Risulta, in proposito, necessario sottolineare come, ai fini della quantificazione dell’assegno vitalizio, si sia registrata un’estensione, ancora una volta di matrice giurisprudenziale, dell’applicazione degli importi previsti per le vittime di terrorismo (500,00 euro mensili, raddoppiati rispetto ai precedenti 258,23 euro), come implementati dalla Legge n. 350 del 2003. Nonostante l’assenza di un richiamo espresso delle vittime del dovere tra i beneficiari dell’incremento, la Suprema Corte ha ritenuto, con sentenza n. 7761 del 2017, che, in forza del principio di uguaglianza ex art. 3 della Carta costituzionale, non potesse giustificarsi una simile disparità di trattamento nella disciplina di situazioni connotate da una sostanziale identità di ratio, “essendo la legislazione primaria in materia permeata da un simile intento perequativo”.
Per completare il quadro relativo alle principali problematiche che, in relazione alla configurazione delle “vittime del dovere”, abbiano costituito oggetto di diversi contrasti giurisprudenziali, merita di essere sinteticamente richiamata la questione relativa alla giurisdizione.
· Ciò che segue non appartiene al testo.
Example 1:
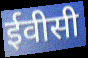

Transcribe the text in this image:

ईवीसी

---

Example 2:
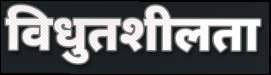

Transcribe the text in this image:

विधुतशीलता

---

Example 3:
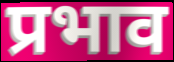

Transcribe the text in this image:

प्रभाव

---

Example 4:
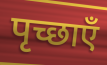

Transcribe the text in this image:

पृच्छाएँ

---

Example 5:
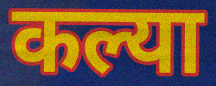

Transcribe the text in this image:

कल्या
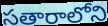
సతారాలోని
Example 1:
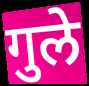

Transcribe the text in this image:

गुले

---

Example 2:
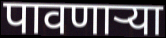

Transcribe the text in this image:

पावणाऱ्या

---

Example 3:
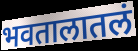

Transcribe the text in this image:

भवतालातलं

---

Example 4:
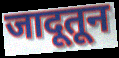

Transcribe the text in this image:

जादूतून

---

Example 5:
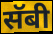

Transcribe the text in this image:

सॅबी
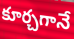
కూర్చగానే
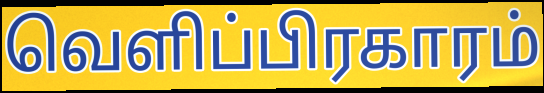
வெளிப்பிரகாரம்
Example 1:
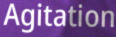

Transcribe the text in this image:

Agitation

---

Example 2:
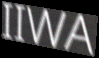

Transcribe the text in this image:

IIWA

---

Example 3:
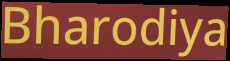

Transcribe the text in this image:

Bharodiya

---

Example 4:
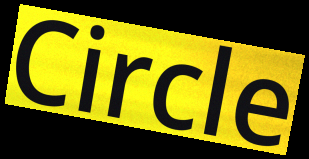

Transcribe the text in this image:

Circle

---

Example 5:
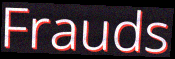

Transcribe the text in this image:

Frauds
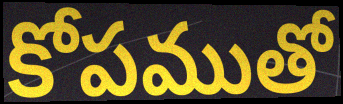
కోపముతో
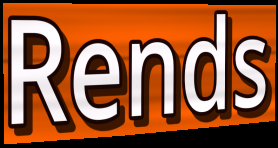
Rends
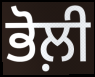
ਭੋਲ਼ੀ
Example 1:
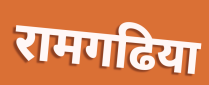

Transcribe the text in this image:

रामगढिया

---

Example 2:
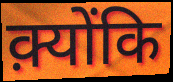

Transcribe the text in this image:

क़्योंकि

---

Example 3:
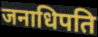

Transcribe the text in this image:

जनाधिपति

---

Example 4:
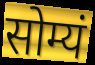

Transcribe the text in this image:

सोम्यं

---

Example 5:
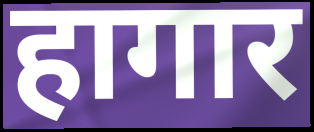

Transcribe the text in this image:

हागार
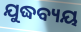
ଯୁଦ୍ଧବ୍ୟୟ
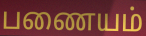
பணையம்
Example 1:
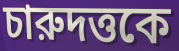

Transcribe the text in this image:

চারুদত্তকে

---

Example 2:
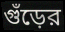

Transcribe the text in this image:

গুঁড়ের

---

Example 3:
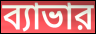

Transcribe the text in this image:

ব্যাভার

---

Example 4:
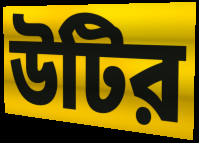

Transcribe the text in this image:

উটির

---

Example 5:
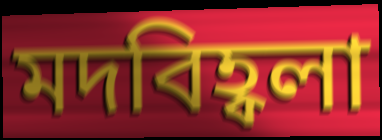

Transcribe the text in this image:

মদবিহ্বলা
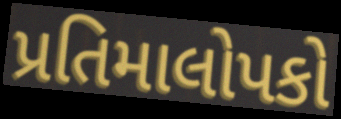
પ્રતિમાલોપકો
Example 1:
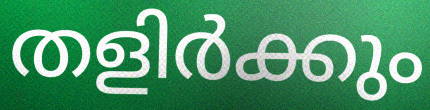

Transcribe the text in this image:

തളിർക്കും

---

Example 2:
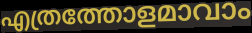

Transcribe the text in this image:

എത്രത്തോളമാവാം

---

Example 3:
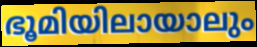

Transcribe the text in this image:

ഭൂമിയിലായാലും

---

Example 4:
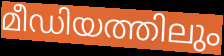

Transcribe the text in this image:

മീഡിയത്തിലും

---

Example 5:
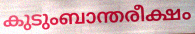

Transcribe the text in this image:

കുടുംബാന്തരീക്ഷം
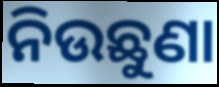
ନିଉଛୁଣା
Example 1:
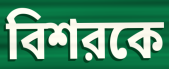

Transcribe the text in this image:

বিশরকে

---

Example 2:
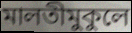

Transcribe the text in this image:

মালতীমুকুলে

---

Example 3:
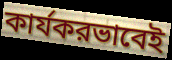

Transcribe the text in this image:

Nel dubbio se la stessa fosse attribuibile al giudice amministrativo, la sentenza della Cassazione n. 23300 del 2016 ha definitivamente affermato la sussistenza della giurisdizione ordinaria. Si tratta, infatti, di un diritto soggettivo in materia assistenziale, per di più senza alcun esercizio di potere discrezionale da parte della Pubblica Amministrazione, ed è quindi di pertinenza del Giudice del Lavoro, Previdenza e Assistenza. Tale diritto, peraltro, non può considerarsi inerente al “rapporto di lavoro subordinato dei dipendenti delle amministrazioni pubbliche”, ma si colloca al di fuori dell’ambito del contratto, ben potendo venire in rilievo anche con riferimento a soggetti che si ritrovino a svolgere a vario titolo un servizio per la P.A. al netto di un rapporto contrattualizzato. Dalla giurisdizione attribuita al giudice ordinario discendono conseguenze dotate di una certa serietà se si considera, a titolo esemplificativo, la prescrizione decennale per l’impugnazione del diniego, contrapposta ai sessanta giorni previsti innanzi al Tar. Inoltre va sottolineata la garanzia offerta dai tre gradi di giudizio, nonché la possibilità di riesaminare fatti di servizio, raccogliere testimonianze e disporre consulenze mediche per quantificare percentualmente le invalidità.